TEXT EXCERPT
[Start]

I apologize - in making my World Series forecast (White Sox, possibly in a sweep, and it seems to me I mentioned how Phil Garner should’ve used Brad Lidge in the last game against the Cardinals and not waited to see if he’d give up another game-losing homer in his next appearance, in the Series) - I forgot to mention here what I believe I noted on the radio or at least an interview or two, namely the ultimate effect of the Albert Pujols home run - that it would force Roy Oswalt to pitch again in the series against St. Louis and force the Astros to instead open with Clemens in Chicago.
That was particularly relevant because, as I did predict elsewhere, it meant that something would cause Roger Clemens to bail out of Game One.
You protest, in controlled agony. “Roger Clemens is one of the greatest pitchers of all time!” I giggle. “He is 12-and-7 lifetime in the post-season.” I laugh. “He is undefeated over the course of six different World Series!” I do a spit-take.
Saturday’s “hamstring pull” and the resultant exit after 54 pitches should’ve been predictable to the degree that the odds among the exotic wagerers of Vegas should not have exceeded 3:1 against.
Here is the nasty truth. After Saturday night, Roger Clemens has now made 33 post-season starts in the last two decades (an admittedly remarkable achievement). His team has lost 17 of them.
In the post-season, he is a sub-.500 starter.

[End]

MATERIAL PROVIDED
[Start]

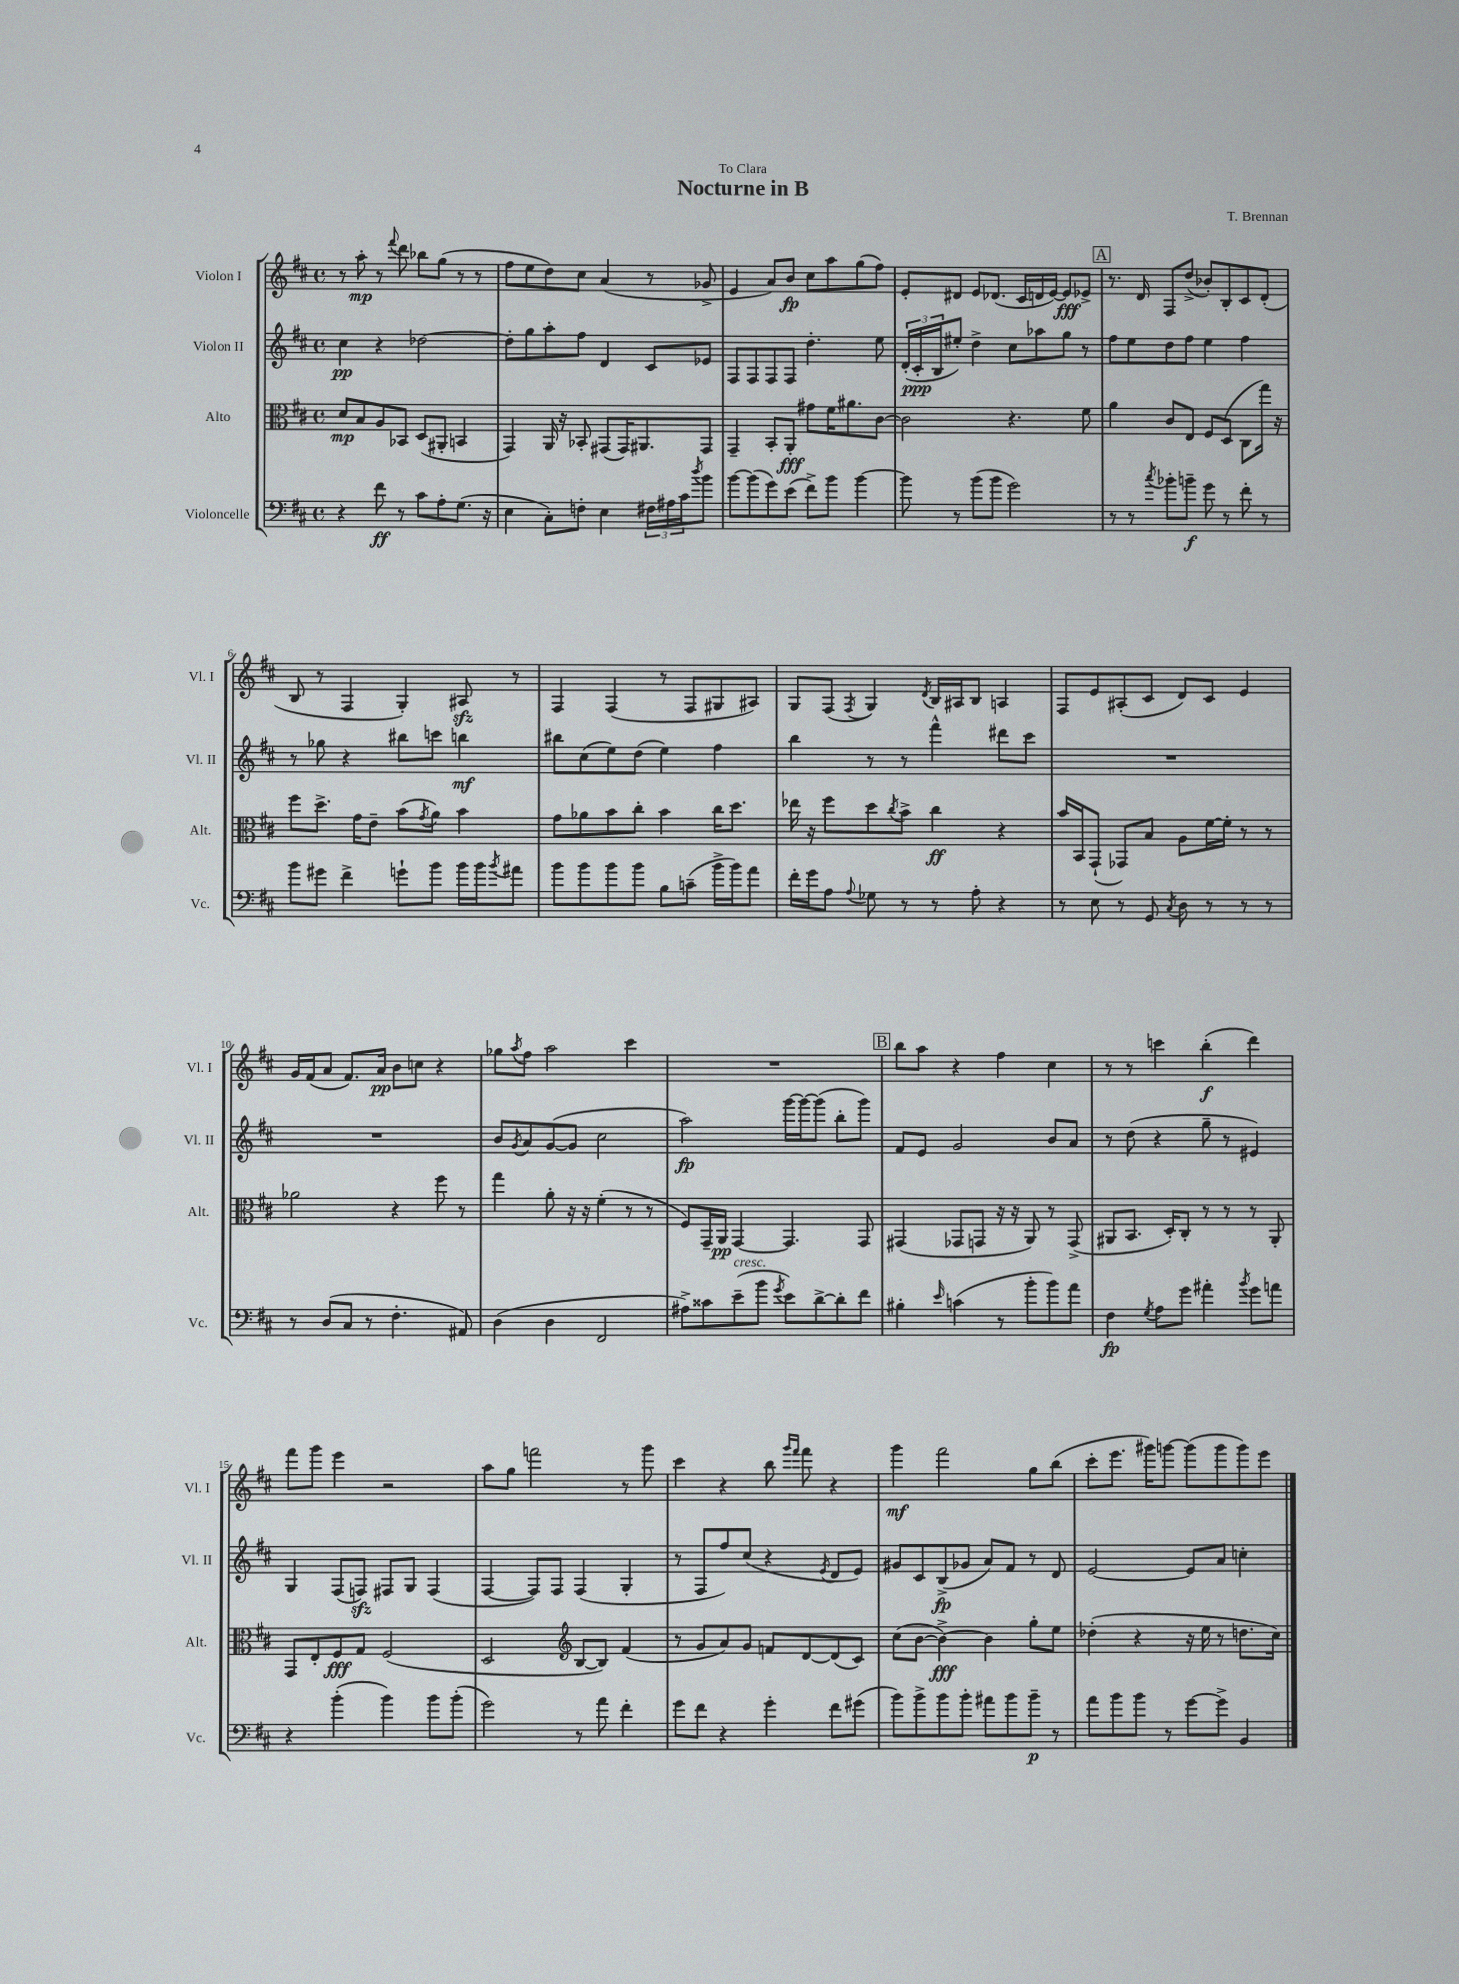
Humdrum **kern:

[End]

ACTIONS TO TAKE
A. In the baseball commentary, how many pitches did Roger Clemens throw before his exit on Saturday?
B. Print the part of the baseball commentary from "I apologize - in" up to and including "Clemens in Chicago.".
C. Say whether each statement agrees with the baseball commentary, answering yes or no and quoting the words that decide it: (i) The writer forecast the Astros to win the World Series. (ii) The writer says the Albert Pujols home run would force Roy Oswalt to pitch again against St. Louis. (iii) Clemens's team has lost 17 of his post-season starts.

RESULTS
A. 54 pitches.

B.
I apologize - in making my World Series forecast (White Sox, possibly in a sweep, and it seems to me I mentioned how Phil Garner should’ve used Brad Lidge in the last game against the Cardinals and not waited to see if he’d give up another game-losing homer in his next appearance, in the Series) - I forgot to mention here what I believe I noted on the radio or at least an interview or two, namely the ultimate effect of the Albert Pujols home run - that it would force Roy Oswalt to pitch again in the series against St. Louis and force the Astros to instead open with Clemens in Chicago.

C.
(i) No: "White Sox, possibly in a sweep"
(ii) Yes: "it would force Roy Oswalt to pitch again in the series against St. Louis"
(iii) Yes: "His team has lost 17 of them."